[YOUR TASK] Please copy every line of text in the data below word for word, leaving out the pictures.

[DATA FOR THIS EXERCISE]

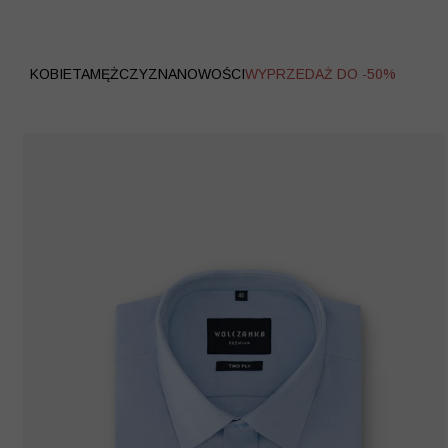
WYPRZEDAŻ
KOBIETA
MĘŻCZYZNA
NOWOŚCI
WYPRZEDAŻ DO -50%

[ANSWER TO THIS PROBLEM]
WYPRZEDAŻ
KOBIETA
MĘŻCZYZNA
NOWOŚCI
WYPRZEDAŻ DO -50%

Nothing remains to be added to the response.